::: DATA FOR REVIEW :::

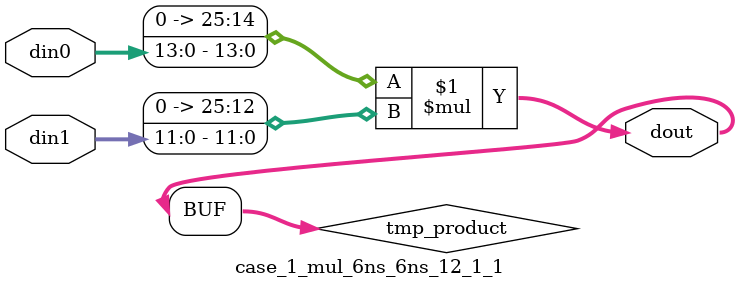
<source format=v>

`timescale 1 ns / 1 ps

 (* use_dsp = "no" *)  module case_1_mul_6ns_6ns_12_1_1(din0, din1, dout);
parameter ID = 1;
parameter NUM_STAGE = 0;
parameter din0_WIDTH = 14;
parameter din1_WIDTH = 12;
parameter dout_WIDTH = 26;

input [din0_WIDTH - 1 : 0] din0; 
input [din1_WIDTH - 1 : 0] din1; 
output [dout_WIDTH - 1 : 0] dout;

wire signed [dout_WIDTH - 1 : 0] tmp_product;
























assign tmp_product = $signed({1'b0, din0}) * $signed({1'b0, din1});











assign dout = tmp_product;





















endmodule

</source>
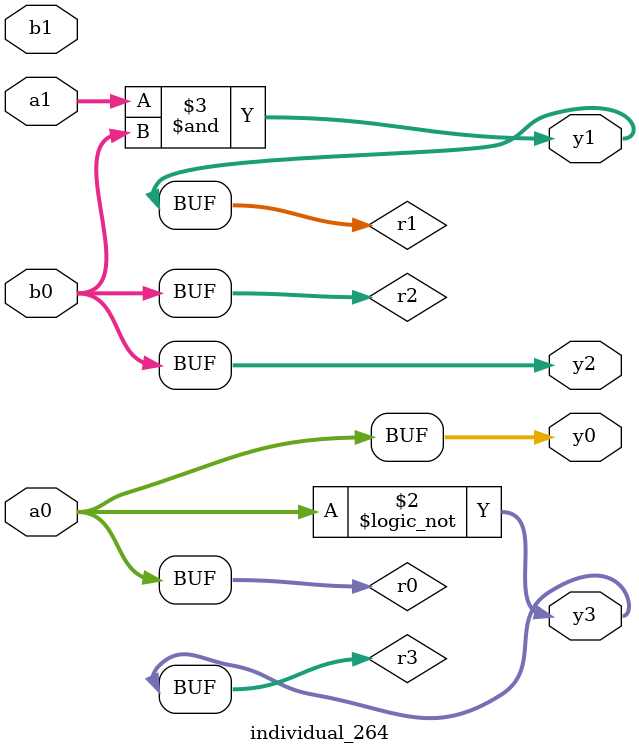
<source format=sv>
module individual_264(input logic [15:0] a1, input logic [15:0] a0, input logic [15:0] b1, input logic [15:0] b0, output logic [15:0] y3, output logic [15:0] y2, output logic [15:0] y1, output logic [15:0] y0);
logic [15:0] r0, r1, r2, r3; 
 always@(*) begin 
	 r0 = a0; r1 = a1; r2 = b0; r3 = b1; 
 	 r3 = ! a0 ;
 	 r1  &=  b0 ;
 	 y3 = r3; y2 = r2; y1 = r1; y0 = r0; 
end
endmodule
</source>
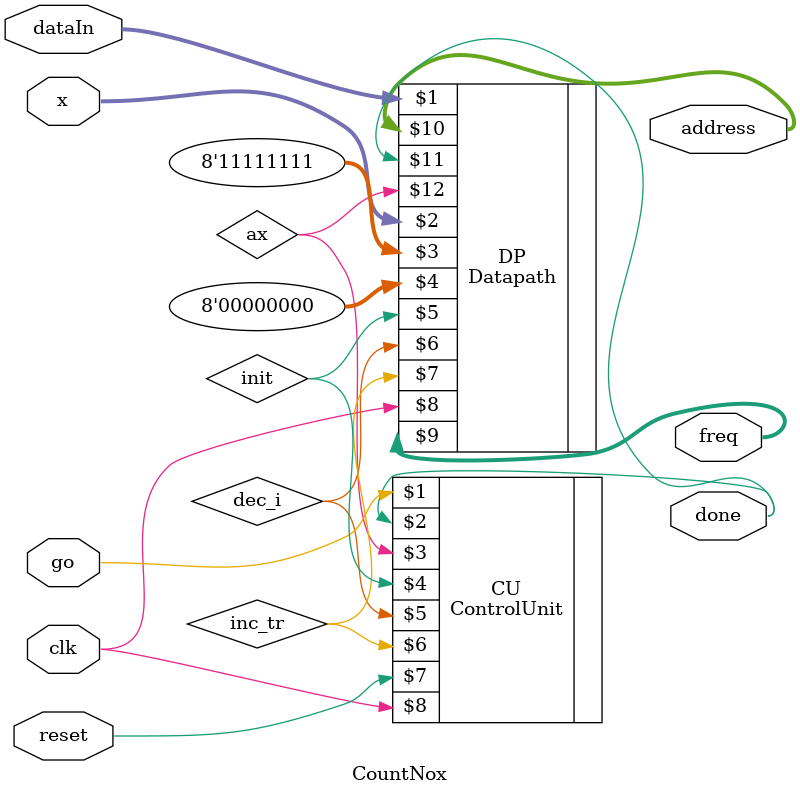
<source format=v>

module CountNox #(parameter SIZE=8)(
	 input   [7:0]  dataIn,
	 input   [7:0]  x,
	 output  [7:0]  freq,
	 output  [7:0]  address,
	 input 			 reset,
	 input 			 go,
	 output 			 done,

    input 			 clk
	 
);

wire dec_i, init, inc_tr;

ControlUnit         CU (go, done, ax, init, dec_i, inc_tr, reset, clk);
Datapath    #(SIZE) DP (dataIn, x, 8'b1111_1111, 8'b0, init, dec_i, inc_tr, clk, freq, address, done, ax);

endmodule
</source>
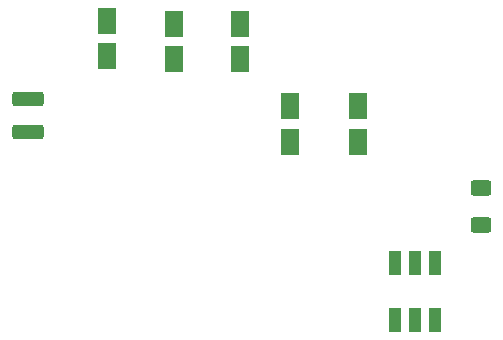
<source format=gbr>
%TF.GenerationSoftware,KiCad,Pcbnew,8.0.4*%
%TF.CreationDate,2024-07-28T00:02:19-04:00*%
%TF.ProjectId,ESP32-C3-WROOM-Node-Temperature,45535033-322d-4433-932d-57524f4f4d2d,rev?*%
%TF.SameCoordinates,Original*%
%TF.FileFunction,Paste,Top*%
%TF.FilePolarity,Positive*%
%FSLAX46Y46*%
G04 Gerber Fmt 4.6, Leading zero omitted, Abs format (unit mm)*
G04 Created by KiCad (PCBNEW 8.0.4) date 2024-07-28 00:02:19*
%MOMM*%
%LPD*%
G01*
G04 APERTURE LIST*
G04 Aperture macros list*
%AMRoundRect*
0 Rectangle with rounded corners*
0 $1 Rounding radius*
0 $2 $3 $4 $5 $6 $7 $8 $9 X,Y pos of 4 corners*
0 Add a 4 corners polygon primitive as box body*
4,1,4,$2,$3,$4,$5,$6,$7,$8,$9,$2,$3,0*
0 Add four circle primitives for the rounded corners*
1,1,$1+$1,$2,$3*
1,1,$1+$1,$4,$5*
1,1,$1+$1,$6,$7*
1,1,$1+$1,$8,$9*
0 Add four rect primitives between the rounded corners*
20,1,$1+$1,$2,$3,$4,$5,0*
20,1,$1+$1,$4,$5,$6,$7,0*
20,1,$1+$1,$6,$7,$8,$9,0*
20,1,$1+$1,$8,$9,$2,$3,0*%
G04 Aperture macros list end*
%ADD10R,1.600000X2.200000*%
%ADD11RoundRect,0.250000X-0.625000X0.400000X-0.625000X-0.400000X0.625000X-0.400000X0.625000X0.400000X0*%
%ADD12R,1.100000X2.000000*%
%ADD13RoundRect,0.250000X-1.075000X0.375000X-1.075000X-0.375000X1.075000X-0.375000X1.075000X0.375000X0*%
G04 APERTURE END LIST*
D10*
%TO.C,C4*%
X131800000Y-65900000D03*
X131800000Y-62900000D03*
%TD*%
D11*
%TO.C,R4*%
X152200000Y-76849999D03*
X152200000Y-79950001D03*
%TD*%
D12*
%TO.C,D1*%
X144900000Y-88000000D03*
X146600000Y-88000000D03*
X148300000Y-88000000D03*
X148300000Y-83200000D03*
X146600000Y-83200000D03*
X144900000Y-83200000D03*
%TD*%
D10*
%TO.C,C3*%
X136000000Y-72900000D03*
X136000000Y-69900000D03*
%TD*%
%TO.C,C2*%
X126200000Y-65900000D03*
X126200000Y-62900000D03*
%TD*%
D13*
%TO.C,D2*%
X113800000Y-69300000D03*
X113800000Y-72100000D03*
%TD*%
D10*
%TO.C,C6*%
X141800000Y-72900000D03*
X141800000Y-69900000D03*
%TD*%
%TO.C,C1*%
X120500000Y-65672600D03*
X120500000Y-62672600D03*
%TD*%
M02*

</source>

:::

**WHAT YOU HAVE TO DO:** Tell how many lines above hold "done", nothing more.

**OUTPUT OF THE TASK:** 3